#### [Task brief]
Quote the records that follow in full and exactly; leave out the pictures.

#### [Landmark coordinate records]
:::
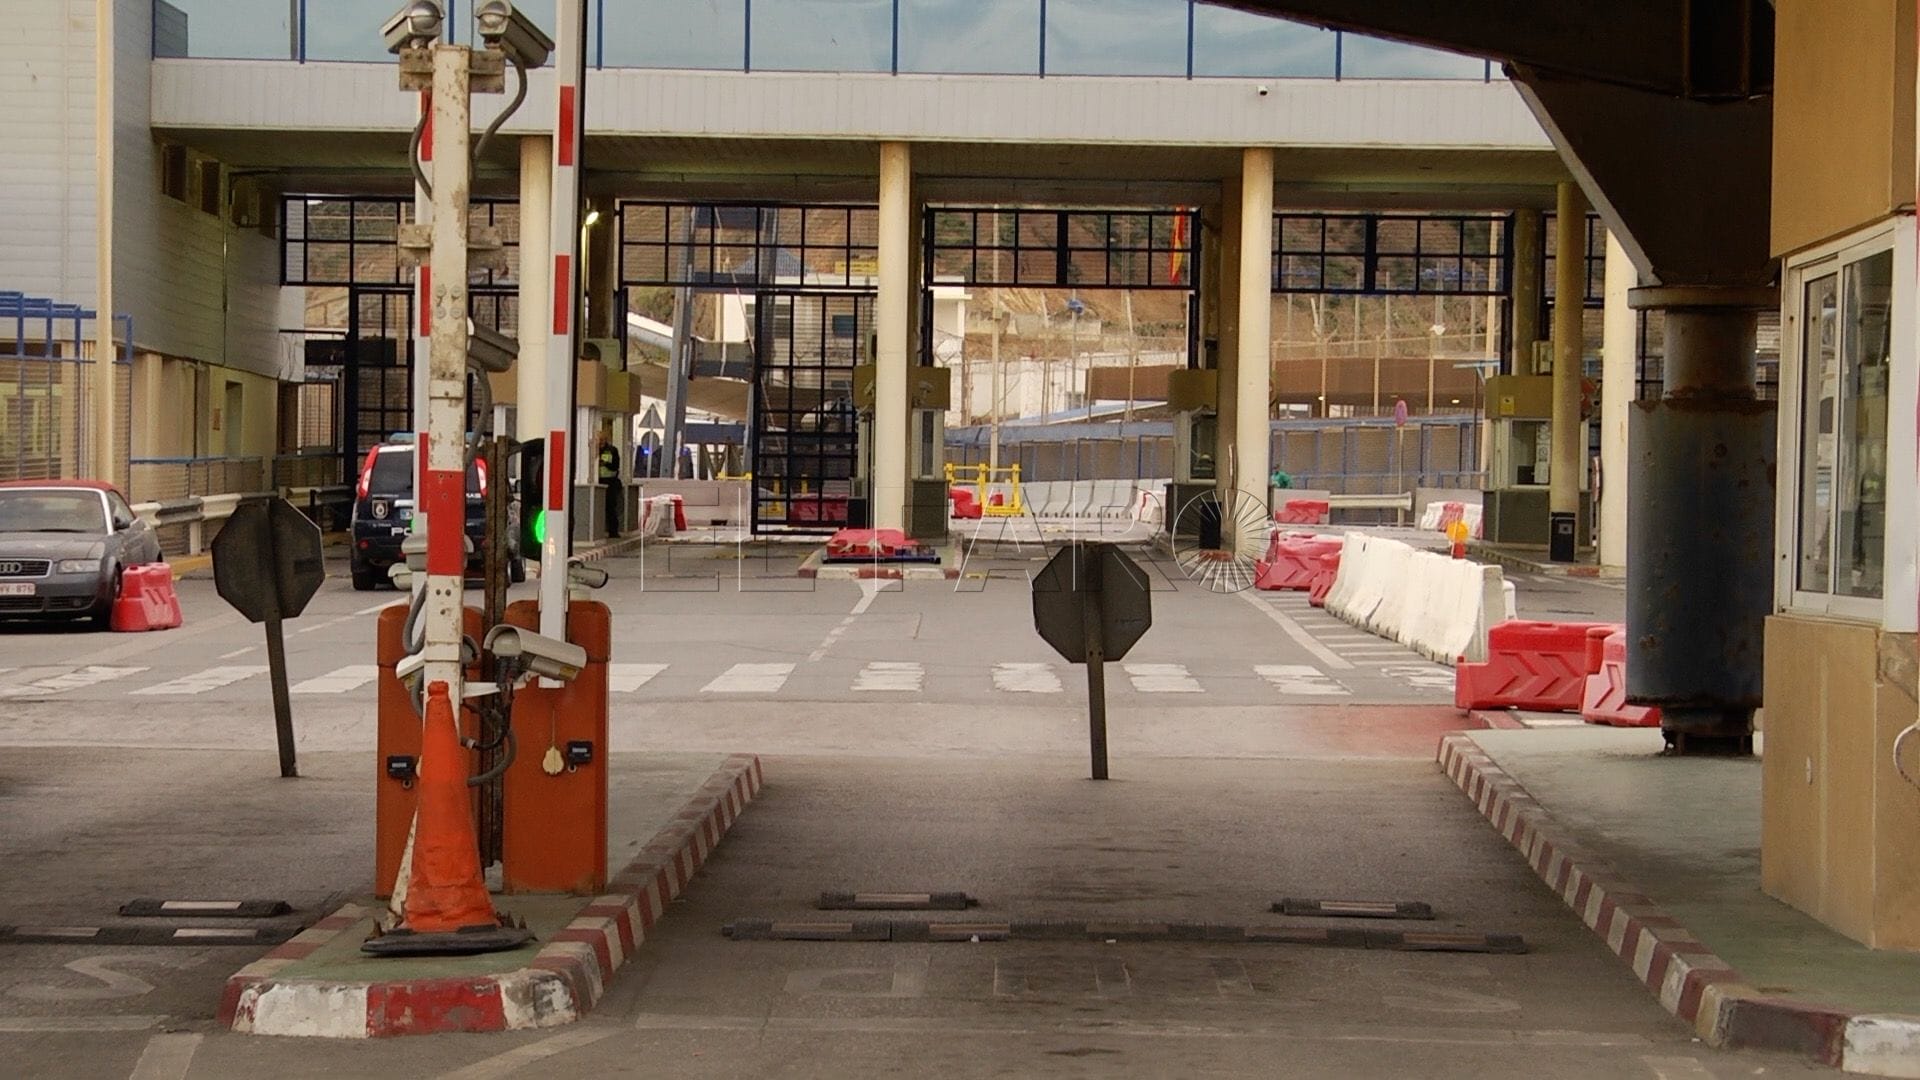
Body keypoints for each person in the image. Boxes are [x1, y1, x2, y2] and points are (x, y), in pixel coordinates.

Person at [597, 429, 623, 538]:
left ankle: (613, 531)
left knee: (611, 507)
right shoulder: (594, 450)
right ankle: (599, 530)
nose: (601, 442)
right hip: (598, 481)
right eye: (599, 439)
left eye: (602, 439)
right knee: (599, 508)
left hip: (610, 482)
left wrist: (605, 463)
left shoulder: (612, 450)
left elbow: (615, 466)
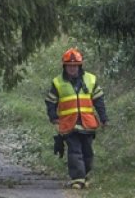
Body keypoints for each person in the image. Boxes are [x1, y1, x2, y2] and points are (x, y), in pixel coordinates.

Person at [45, 47, 108, 189]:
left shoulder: (91, 79)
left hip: (87, 124)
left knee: (87, 152)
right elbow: (50, 101)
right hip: (69, 125)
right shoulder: (57, 82)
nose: (72, 68)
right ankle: (77, 179)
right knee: (74, 151)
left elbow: (99, 100)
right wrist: (53, 117)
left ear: (80, 66)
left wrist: (103, 118)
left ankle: (85, 175)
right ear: (65, 66)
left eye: (75, 66)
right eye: (69, 66)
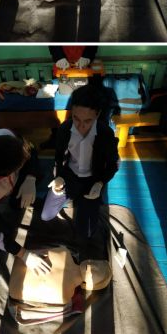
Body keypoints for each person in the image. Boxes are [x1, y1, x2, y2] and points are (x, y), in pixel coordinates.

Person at [41, 84, 119, 239]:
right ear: (72, 112)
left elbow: (113, 164)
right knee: (46, 215)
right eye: (76, 118)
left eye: (87, 121)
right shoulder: (65, 129)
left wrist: (100, 183)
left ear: (98, 114)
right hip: (69, 176)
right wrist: (59, 176)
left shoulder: (105, 133)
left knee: (87, 232)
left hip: (92, 181)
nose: (81, 127)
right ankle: (72, 197)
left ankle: (82, 201)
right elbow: (59, 158)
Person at [0, 129, 51, 276]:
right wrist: (25, 255)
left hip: (7, 185)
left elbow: (30, 150)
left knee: (17, 203)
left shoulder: (4, 137)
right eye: (20, 164)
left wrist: (31, 177)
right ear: (5, 176)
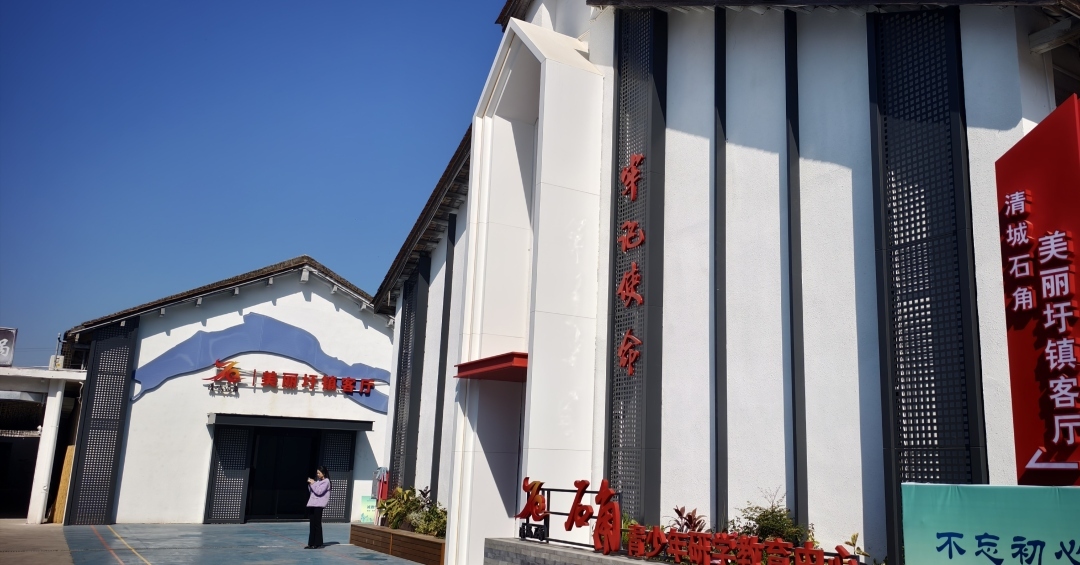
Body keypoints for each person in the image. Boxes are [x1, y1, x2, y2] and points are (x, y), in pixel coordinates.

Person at [305, 466, 331, 549]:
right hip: (313, 504)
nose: (318, 474)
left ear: (323, 473)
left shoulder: (326, 481)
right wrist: (311, 484)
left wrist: (313, 483)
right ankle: (311, 543)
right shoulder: (318, 481)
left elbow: (319, 492)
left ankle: (318, 543)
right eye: (317, 473)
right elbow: (312, 491)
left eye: (319, 473)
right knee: (312, 524)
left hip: (319, 505)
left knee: (317, 524)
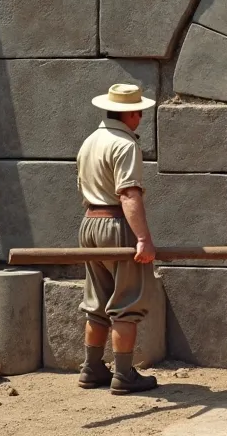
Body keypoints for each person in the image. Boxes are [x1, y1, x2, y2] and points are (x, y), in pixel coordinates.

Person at [75, 83, 159, 395]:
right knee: (126, 301)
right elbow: (128, 193)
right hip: (114, 223)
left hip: (90, 222)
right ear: (131, 114)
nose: (140, 118)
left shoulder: (90, 141)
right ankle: (123, 374)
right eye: (139, 112)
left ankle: (92, 367)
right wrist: (142, 239)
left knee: (97, 300)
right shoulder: (124, 144)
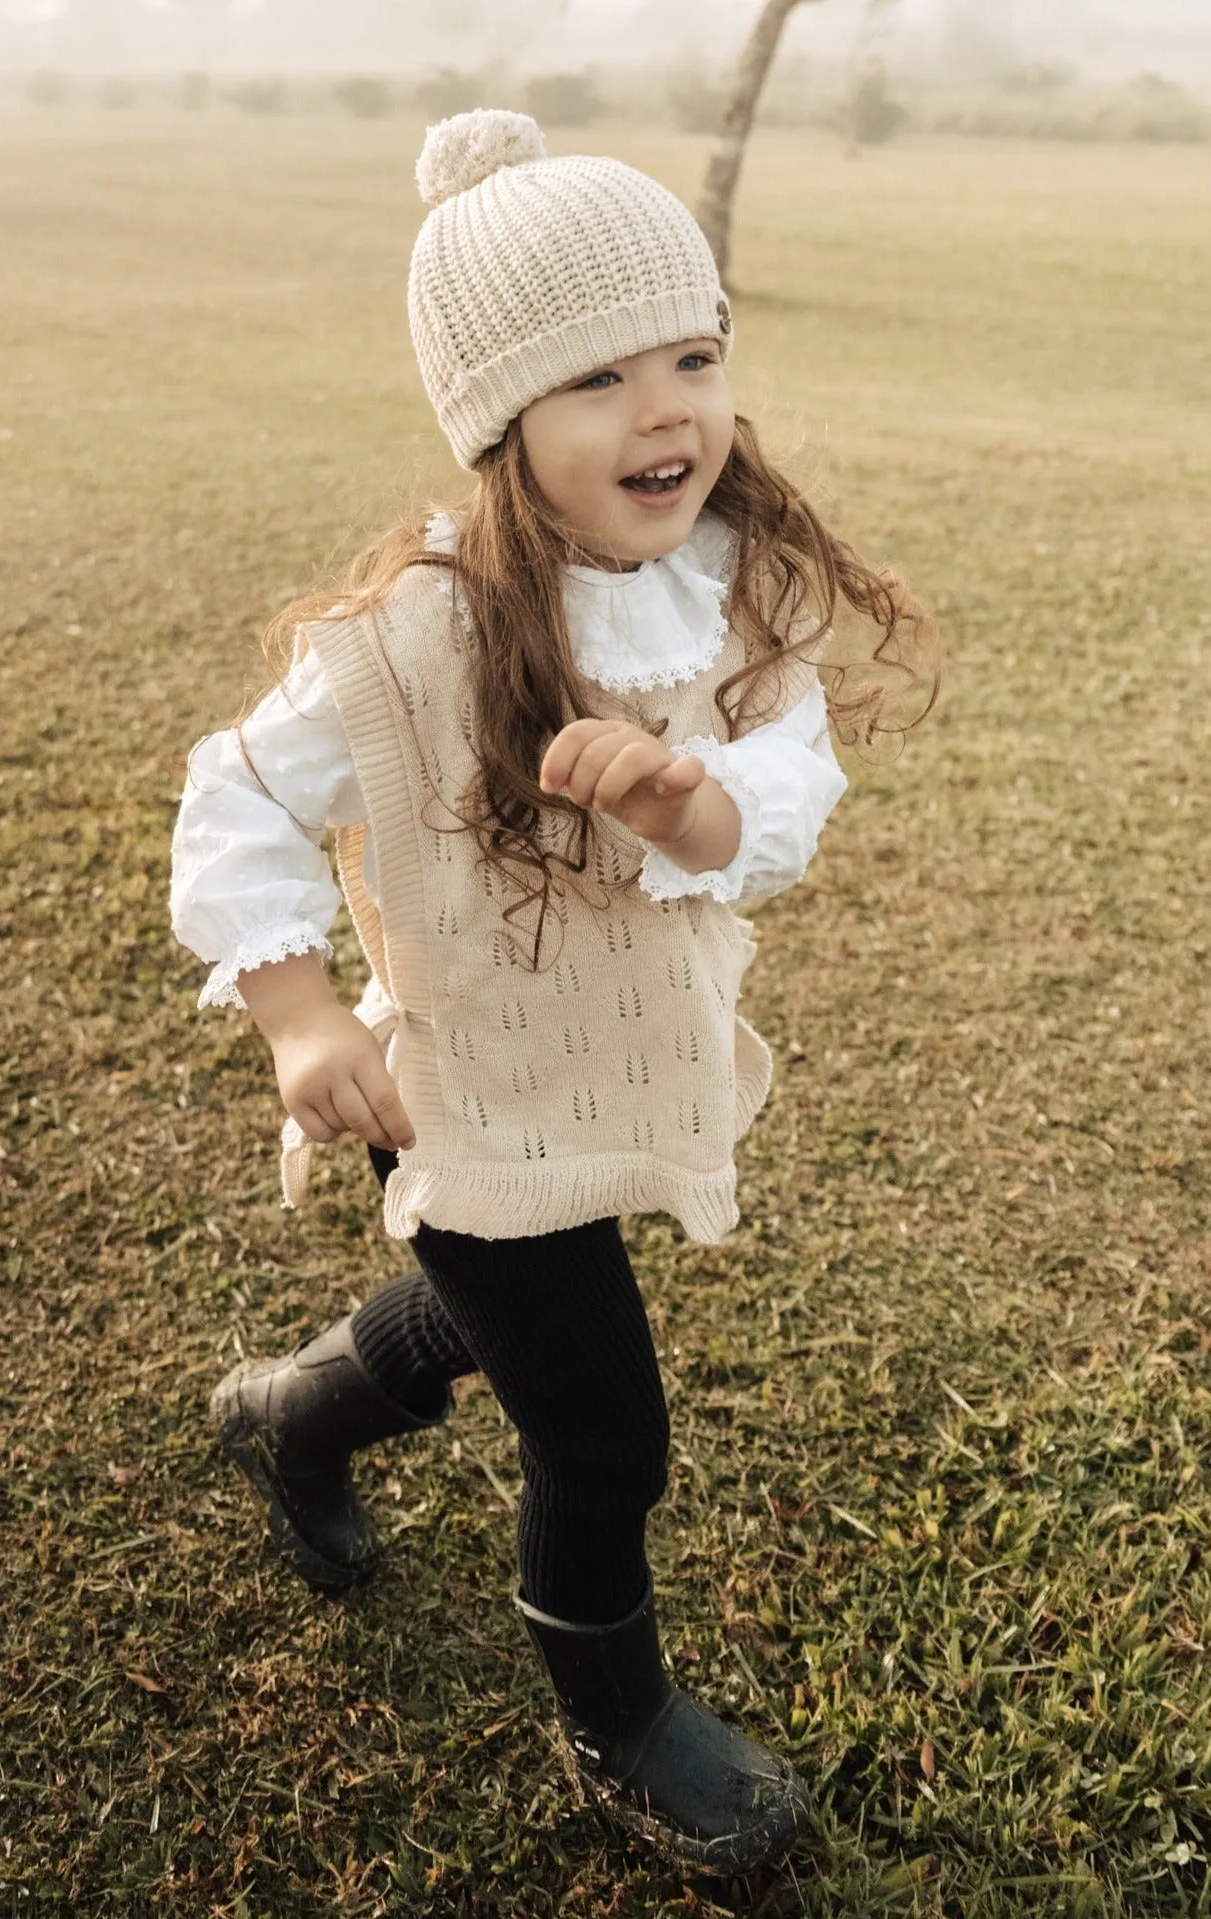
:::
#### [Answer section]
Body keypoints for each person in the image. Boxes are [x1, y1, x2, y2] and points are (x, y), in pixel coordinates.

Person at [597, 429, 623, 538]:
left ankle: (613, 531)
left knee: (611, 507)
right shoulder: (594, 450)
right ankle: (599, 530)
nose: (601, 442)
right hip: (598, 481)
right eye: (599, 439)
left eye: (602, 439)
right knee: (599, 508)
left hip: (610, 482)
left wrist: (605, 463)
left shoulder: (612, 450)
left elbow: (615, 466)
Body keypoints for each person in the image. Boxes are [x1, y1, x2, y2] and points are (x, y), in pixel coordinates.

Person at [45, 47, 108, 189]:
left shoulder: (91, 79)
left hip: (87, 124)
left knee: (87, 152)
right elbow: (50, 101)
right hip: (69, 125)
right shoulder: (57, 82)
nose: (72, 68)
right ankle: (77, 179)
right knee: (74, 151)
left elbow: (99, 100)
right wrist: (53, 117)
left ear: (80, 66)
left wrist: (103, 118)
left ankle: (85, 175)
right ear: (65, 66)
left eye: (75, 66)
right eye: (69, 66)
Body keypoints for each person in the image. Boxes are [x1, y1, x2, y2] and points are (x, y), in pixel coordinates.

Person at [41, 84, 119, 239]:
right ear: (72, 112)
left elbow: (113, 164)
right knee: (46, 215)
right eye: (76, 118)
left eye: (87, 121)
right shoulder: (65, 129)
left wrist: (100, 183)
left ear: (98, 114)
right hip: (69, 176)
right wrist: (59, 176)
left shoulder: (105, 133)
left knee: (87, 232)
left hip: (92, 181)
nose: (81, 127)
right ankle: (72, 197)
left ankle: (82, 201)
right elbow: (59, 158)
Person at [0, 129, 51, 276]:
right wrist: (25, 255)
left hip: (7, 185)
left elbow: (30, 150)
left knee: (17, 203)
left shoulder: (4, 137)
right eye: (20, 164)
left wrist: (31, 177)
right ear: (5, 176)
Body keypoints for each person in the image. Boxes are [x1, y1, x2, y2] and points are (x, y), in pixel coordinates.

Person at [305, 466, 331, 549]:
right hip: (313, 504)
nose: (318, 474)
left ear: (323, 473)
left shoulder: (326, 481)
right wrist: (311, 484)
left wrist: (313, 483)
right ankle: (311, 543)
right shoulder: (318, 481)
left elbow: (319, 492)
left ankle: (318, 543)
right eye: (317, 473)
right elbow: (312, 491)
left eye: (319, 473)
right knee: (312, 524)
left hip: (319, 505)
left knee: (317, 524)
Body keypoints for each person in the image. Boxes are [x1, y1, x2, y2] and points are (x, y), in pixel coordinates.

Person at [75, 83, 159, 395]:
right knee: (126, 301)
right elbow: (128, 193)
right hip: (114, 223)
left hip: (90, 222)
right ear: (131, 114)
nose: (140, 118)
left shoulder: (90, 141)
right ankle: (123, 374)
right eye: (139, 112)
left ankle: (92, 367)
right wrist: (142, 239)
left knee: (97, 300)
right shoulder: (124, 144)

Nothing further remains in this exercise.